QUEUES at Home Affairs offices are expected to be a thing of the past soon, after the implementation of several strategies, including a heat map showing customers which offices have long queues and increasing working hours during peak period.

This was announced yesterday by Thulani Mavuso, the department’s director-general, during a presentation to the portfolio committee on home affairs on the progress that has been made to deal with long queues at the department’s front-line offices.

Mavuso said the unprecedented long queues, which were brought to the department’s attention as far back as January 2018, prompted the minister at the time to conduct an unannounced visit at Home Affairs offices to observe the situation at a “personal level” and establish the nature of the situation as well.

This led to Mavuso directing the department to conduct an assessment in order to develop intervention strategies that will deal with the challenges of long queues and to improve service delivery, which was followed by the launch of the “war on queues campaign”.

Making a presentation to members of the committee, Mavuso said among several challenges that made queues even longer was unpredictable walk-ins, the discontinuation of Saturday working hours, inadequate front office space, unstable systems, inefficient work-flow processes and unco-ordinated communications strategies, among others.

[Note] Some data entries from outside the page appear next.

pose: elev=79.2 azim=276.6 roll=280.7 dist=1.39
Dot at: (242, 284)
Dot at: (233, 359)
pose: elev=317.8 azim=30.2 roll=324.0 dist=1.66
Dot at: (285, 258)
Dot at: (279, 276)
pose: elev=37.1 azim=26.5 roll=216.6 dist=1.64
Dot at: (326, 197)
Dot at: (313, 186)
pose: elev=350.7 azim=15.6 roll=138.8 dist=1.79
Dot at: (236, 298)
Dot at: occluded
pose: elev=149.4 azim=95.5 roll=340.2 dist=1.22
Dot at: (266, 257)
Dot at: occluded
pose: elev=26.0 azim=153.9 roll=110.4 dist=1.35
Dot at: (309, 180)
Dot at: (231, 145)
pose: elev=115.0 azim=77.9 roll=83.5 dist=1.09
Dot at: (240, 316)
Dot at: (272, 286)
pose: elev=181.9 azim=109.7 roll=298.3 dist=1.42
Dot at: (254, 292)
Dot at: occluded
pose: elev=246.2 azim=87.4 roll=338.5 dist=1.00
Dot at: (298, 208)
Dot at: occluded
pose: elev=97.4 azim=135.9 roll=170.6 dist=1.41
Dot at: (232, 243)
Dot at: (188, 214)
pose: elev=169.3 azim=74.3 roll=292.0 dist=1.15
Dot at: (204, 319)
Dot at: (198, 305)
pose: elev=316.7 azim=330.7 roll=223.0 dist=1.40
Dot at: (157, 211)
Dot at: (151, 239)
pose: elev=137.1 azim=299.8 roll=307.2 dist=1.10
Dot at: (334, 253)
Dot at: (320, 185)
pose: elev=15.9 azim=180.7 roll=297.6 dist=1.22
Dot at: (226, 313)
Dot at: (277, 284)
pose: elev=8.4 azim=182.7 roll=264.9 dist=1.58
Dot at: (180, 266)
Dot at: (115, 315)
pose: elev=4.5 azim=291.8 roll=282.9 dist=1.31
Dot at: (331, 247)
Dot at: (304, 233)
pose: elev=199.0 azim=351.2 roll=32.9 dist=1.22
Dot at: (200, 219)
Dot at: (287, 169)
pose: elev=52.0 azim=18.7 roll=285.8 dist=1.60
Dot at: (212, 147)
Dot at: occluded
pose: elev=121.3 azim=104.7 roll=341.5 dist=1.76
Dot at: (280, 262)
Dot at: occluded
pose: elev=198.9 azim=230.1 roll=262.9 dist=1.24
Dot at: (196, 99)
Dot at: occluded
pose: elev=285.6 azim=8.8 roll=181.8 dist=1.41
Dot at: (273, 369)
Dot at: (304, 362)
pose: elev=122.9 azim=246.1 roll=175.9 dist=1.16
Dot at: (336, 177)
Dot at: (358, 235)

To deal with unpredictable walk-ins, he said the department was looking into developing a system that will enable it to issue tickets for overflow clients.

Home Affairs Minister Aaron Motsoaledi, Mavuso said, was also in talks with bargaining unions to renegotiate the discontinuation of Saturday working hours as there is a belief that Home Affairs is not a Monday-to-Friday kind of a department.

To deal with inadequate management, Mavuso said the department was looking at conducting continuous training on operations management, service quality management and client relations.

Mavuso said the department was, in the meantime, looking at extending working hours during peak periods – like the first week of January – for high-volume offices to open their doors between 7am and 7pm.

Some 120 officials from various offices have been trained on client relations, service delivery improvement plans and operations management.